Limitations & Future Work

  • Freezing CLIP binds the 3D space to 2D CLIP's semantic structure—CLIP's inherent biases (e.g., poor recognition of specific or long-tail classes) will propagate to the 3D side.
  • Zero-shot focus remains on single-object classification: Benchmarks like Obj./M40 use "cleaned" single instances. Real-world "scene-level zero-shot segmentation/detection" lacks strong data; Spike PointNet+SVL achieves only 15.6% mIoU on SemanticKITTI.
  • Descriptions/QA use an "LLM via LLaVA pipeline": Energy calculations only consider the spike encoder, not the heavy LLM. Including a 13B Vicuna would dilute the SNN's efficiency advantage.
  • Rep-VLI assumes the candidate category set is fixed at deployment: Moving to a truly "open-vocabulary" scenario where new classes appear post-deployment would require re-encoding and re-parameterization.
  • Future Directions: Fine-tune CLIP (e.g., LoRA) to decouple 2D bias; extend Rep-VLI to "hierarchical prompt trees" for incremental classes; hybridize 3D-SDSA with sparse convolutions for dense scene prediction.
  • vs.
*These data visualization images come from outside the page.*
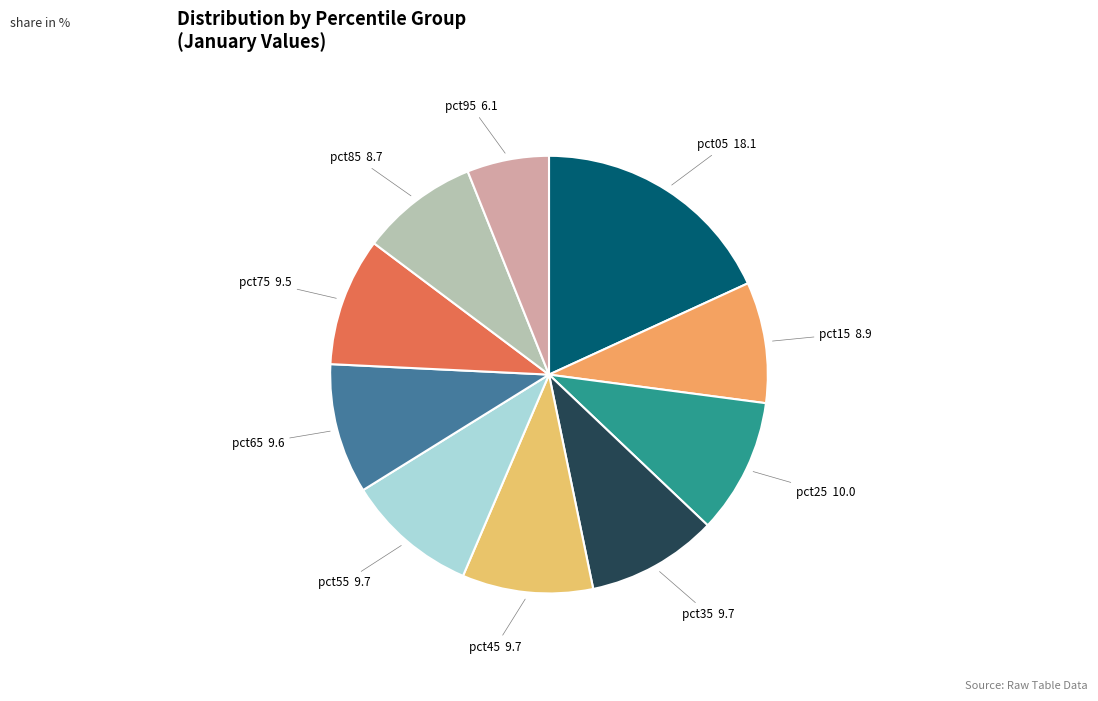

Do pct55 and pct05 together represent more than half of the pie?

No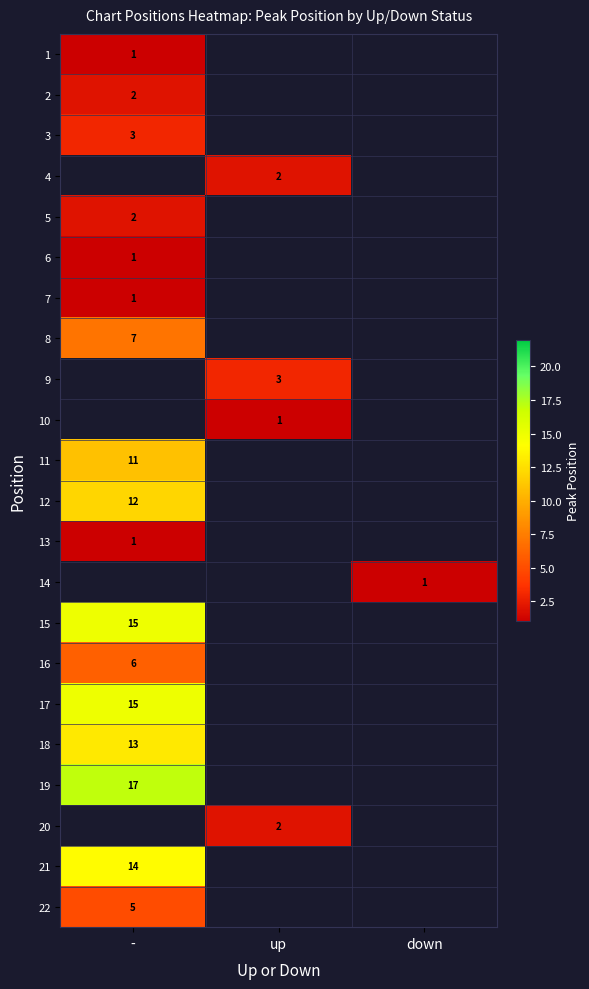

True or false: 12 has a value of 12 at -.

True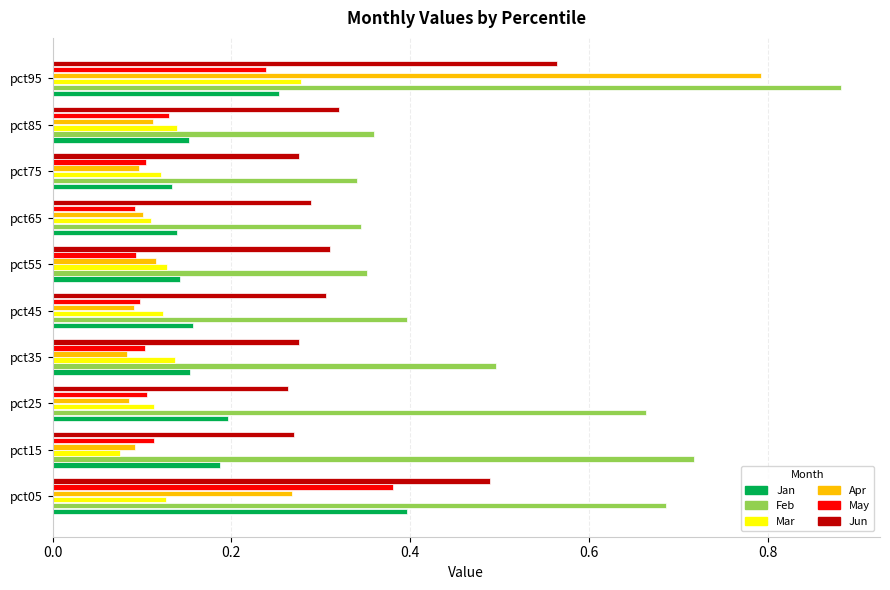

Which series has the largest range (max minus min)?

Apr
OpenShape / ULIP-2: All use tri-encoder alignment, but OpenShape/ULIP-2 must retain the heavy text tower (202M parameters, \(\sim\)70 mJ) during inference. SVL's Rep-VLI offline folding results in 100×+ energy efficiency with comparable accuracy.
  • vs. SpikeCLIP: Both use spikes and CLIP, but SpikeCLIP merely distills the CLIP vision tower into an SNN for 2D classification (only 0.5% on Obj.). SVL addresses 3D and uses explicit tri-modal alignment and a fully-spiked Transformer to reach 47% Obj.
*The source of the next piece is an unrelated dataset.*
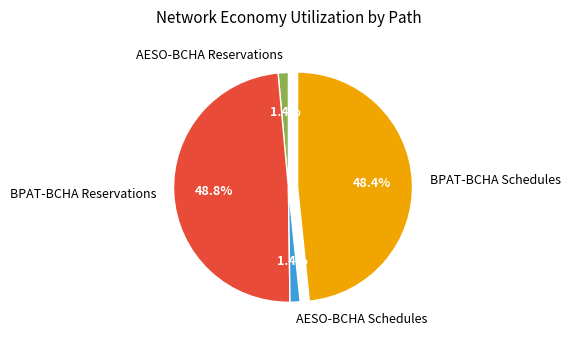

Between BPAT-BCHA Schedules and AESO-BCHA Schedules, which is larger?

BPAT-BCHA Schedules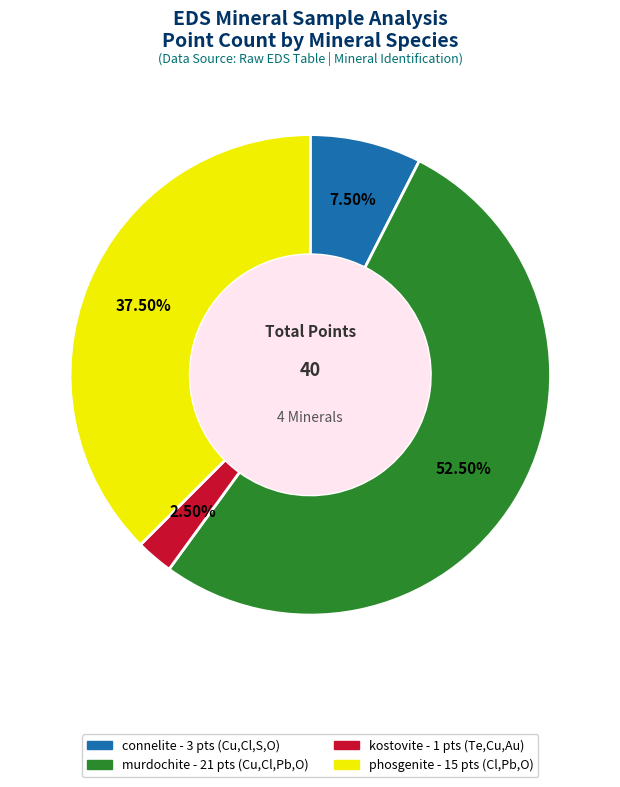

Is there a majority slice in this chart?

Yes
  • vs. E-3DSNN: E-3DSNN is a task-specific sparse convolutional backbone without pretraining. SVL improves E-3DSNN by 2.8% on ScanObjectNN, proving the efficacy of general pretraining for SNNs.
  • vs. Spike Point Transformer (Wu 2025b): Contemporary work that still uses non-spike operators and temporal unfolding. SVL's Spike-driven PointFormer with 3D-SDSA is the "first in the direction" for fully spike-driven attention.

Rating

  • Novelty: ⭐⭐⭐⭐ Tri-modal alignment + Rep-VLM + Fully-spiked PointFormer are individual innovations that together form a comprehensive end-to-end SNN open-world framework.
  • Experimental Thoroughness: ⭐⭐⭐⭐ Covers zero-shot/fine-tuning across four downstream task types and three backbone scales. However, scene-level metrics are weak and end-to-end LLM energy is missing.
  • Writing Quality: ⭐⭐⭐⭐ Rigorous formulas and clear structure. Some failure baseline comparisons are lacking, and energy details are in the appendix.
  • Value: ⭐⭐⭐⭐⭐ Decisively links "Open-World VLM" and "Neuromorphic Hardware." The Rep-VLI concept is applicable across various CLIP-driven downstream models with high industrial potential.